◆ **Provided information**:
=======

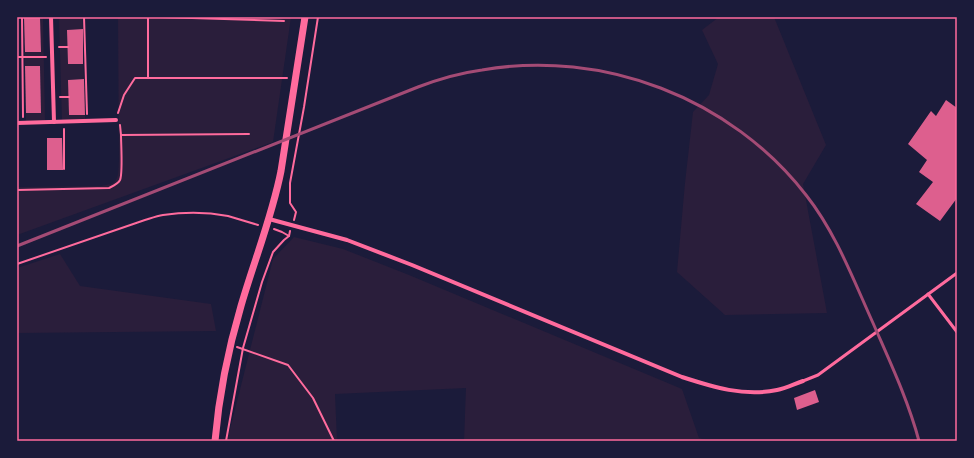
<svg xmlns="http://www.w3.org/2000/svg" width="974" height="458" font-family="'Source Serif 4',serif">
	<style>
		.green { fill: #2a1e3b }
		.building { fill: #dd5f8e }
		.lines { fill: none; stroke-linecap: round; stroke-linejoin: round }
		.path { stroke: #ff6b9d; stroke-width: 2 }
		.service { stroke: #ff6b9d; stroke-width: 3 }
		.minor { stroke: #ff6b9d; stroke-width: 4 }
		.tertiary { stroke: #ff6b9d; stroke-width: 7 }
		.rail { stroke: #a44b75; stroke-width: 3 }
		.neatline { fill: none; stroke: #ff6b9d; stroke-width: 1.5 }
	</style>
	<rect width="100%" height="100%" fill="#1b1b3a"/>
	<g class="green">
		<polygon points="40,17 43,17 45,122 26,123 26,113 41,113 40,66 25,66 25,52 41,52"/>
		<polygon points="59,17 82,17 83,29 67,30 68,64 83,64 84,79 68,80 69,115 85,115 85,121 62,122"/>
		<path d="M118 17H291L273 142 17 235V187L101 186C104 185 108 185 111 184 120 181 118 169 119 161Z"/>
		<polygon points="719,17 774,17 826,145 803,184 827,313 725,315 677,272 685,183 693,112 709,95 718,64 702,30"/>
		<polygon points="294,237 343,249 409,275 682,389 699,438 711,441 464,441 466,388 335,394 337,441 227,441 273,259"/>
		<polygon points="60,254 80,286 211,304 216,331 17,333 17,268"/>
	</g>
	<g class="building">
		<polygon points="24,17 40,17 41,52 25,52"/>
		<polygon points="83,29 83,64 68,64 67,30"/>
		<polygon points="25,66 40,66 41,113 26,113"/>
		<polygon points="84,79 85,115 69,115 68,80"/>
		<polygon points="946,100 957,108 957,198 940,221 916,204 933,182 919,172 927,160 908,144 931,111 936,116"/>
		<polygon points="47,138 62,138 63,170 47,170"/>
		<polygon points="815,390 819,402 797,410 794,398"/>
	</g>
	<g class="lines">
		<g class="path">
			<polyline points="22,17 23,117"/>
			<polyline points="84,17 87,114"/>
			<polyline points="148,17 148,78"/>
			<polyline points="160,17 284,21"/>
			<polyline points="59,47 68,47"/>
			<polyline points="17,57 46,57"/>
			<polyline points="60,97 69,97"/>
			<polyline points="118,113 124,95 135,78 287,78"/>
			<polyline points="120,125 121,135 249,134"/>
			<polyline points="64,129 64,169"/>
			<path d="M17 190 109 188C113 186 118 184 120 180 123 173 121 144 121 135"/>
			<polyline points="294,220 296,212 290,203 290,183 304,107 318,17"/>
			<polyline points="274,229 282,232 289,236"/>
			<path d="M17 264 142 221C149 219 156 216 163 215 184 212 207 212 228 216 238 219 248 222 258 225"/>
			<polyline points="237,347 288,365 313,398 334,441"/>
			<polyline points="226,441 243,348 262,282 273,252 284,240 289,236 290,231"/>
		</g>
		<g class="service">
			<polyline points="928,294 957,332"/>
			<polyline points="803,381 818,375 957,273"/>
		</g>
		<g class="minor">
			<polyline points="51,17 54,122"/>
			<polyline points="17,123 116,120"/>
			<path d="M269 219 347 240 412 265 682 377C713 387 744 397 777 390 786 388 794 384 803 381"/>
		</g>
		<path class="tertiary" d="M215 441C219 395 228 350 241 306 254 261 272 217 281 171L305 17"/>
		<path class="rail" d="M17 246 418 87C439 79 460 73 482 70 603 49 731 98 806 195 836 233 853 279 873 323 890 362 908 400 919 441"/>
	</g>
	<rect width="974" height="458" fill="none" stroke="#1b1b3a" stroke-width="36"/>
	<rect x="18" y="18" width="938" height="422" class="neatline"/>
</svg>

=======

◆ **About this exercise**: From the entries, copy every line in which the word "lines" occurs.

◆ **Response below**:
		.lines { fill: none; stroke-linecap: round; stroke-linejoin: round }
	<g class="lines">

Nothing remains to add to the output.